**Exercise directions:** Pull out every line in the items below that contains the word "pixels". Case counts, so treat uppercase and lowercase letters as different.

**Exercise data:**
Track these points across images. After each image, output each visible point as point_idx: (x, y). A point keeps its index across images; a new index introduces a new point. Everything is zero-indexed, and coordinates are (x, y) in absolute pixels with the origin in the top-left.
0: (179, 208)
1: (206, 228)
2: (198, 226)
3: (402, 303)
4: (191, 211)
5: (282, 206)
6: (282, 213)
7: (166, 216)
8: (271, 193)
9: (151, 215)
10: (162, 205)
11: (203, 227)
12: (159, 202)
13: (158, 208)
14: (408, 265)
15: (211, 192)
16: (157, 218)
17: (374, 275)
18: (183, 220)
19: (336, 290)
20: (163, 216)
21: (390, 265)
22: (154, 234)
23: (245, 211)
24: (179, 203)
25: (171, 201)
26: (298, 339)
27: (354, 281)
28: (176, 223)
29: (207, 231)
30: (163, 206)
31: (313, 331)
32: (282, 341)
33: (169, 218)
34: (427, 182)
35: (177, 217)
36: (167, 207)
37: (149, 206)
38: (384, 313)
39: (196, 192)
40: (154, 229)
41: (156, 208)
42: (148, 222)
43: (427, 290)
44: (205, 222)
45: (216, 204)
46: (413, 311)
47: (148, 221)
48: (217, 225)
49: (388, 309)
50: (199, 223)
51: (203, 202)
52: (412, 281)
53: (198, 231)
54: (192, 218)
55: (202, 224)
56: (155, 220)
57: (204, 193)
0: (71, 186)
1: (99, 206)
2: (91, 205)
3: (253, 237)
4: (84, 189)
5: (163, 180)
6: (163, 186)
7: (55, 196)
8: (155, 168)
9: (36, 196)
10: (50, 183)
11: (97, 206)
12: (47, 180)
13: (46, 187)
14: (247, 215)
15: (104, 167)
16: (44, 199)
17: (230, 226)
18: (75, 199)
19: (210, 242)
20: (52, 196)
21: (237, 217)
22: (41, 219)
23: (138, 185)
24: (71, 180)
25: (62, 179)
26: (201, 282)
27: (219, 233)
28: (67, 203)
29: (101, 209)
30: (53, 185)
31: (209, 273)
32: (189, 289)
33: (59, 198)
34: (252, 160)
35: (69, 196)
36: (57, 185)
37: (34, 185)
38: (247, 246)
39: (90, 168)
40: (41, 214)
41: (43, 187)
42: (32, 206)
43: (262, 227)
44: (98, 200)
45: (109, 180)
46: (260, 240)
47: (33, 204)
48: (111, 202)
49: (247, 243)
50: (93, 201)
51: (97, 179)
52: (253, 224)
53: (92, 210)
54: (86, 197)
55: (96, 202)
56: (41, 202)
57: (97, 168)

**Task answer:**
Track these points across images. After each image, output each visible point as point_idx: (x, y). A point keeps its index across images; a new index introduces a new point. Everything is zero-indexed, and coordinates are (x, y) in absolute pixels with the origin in the top-left.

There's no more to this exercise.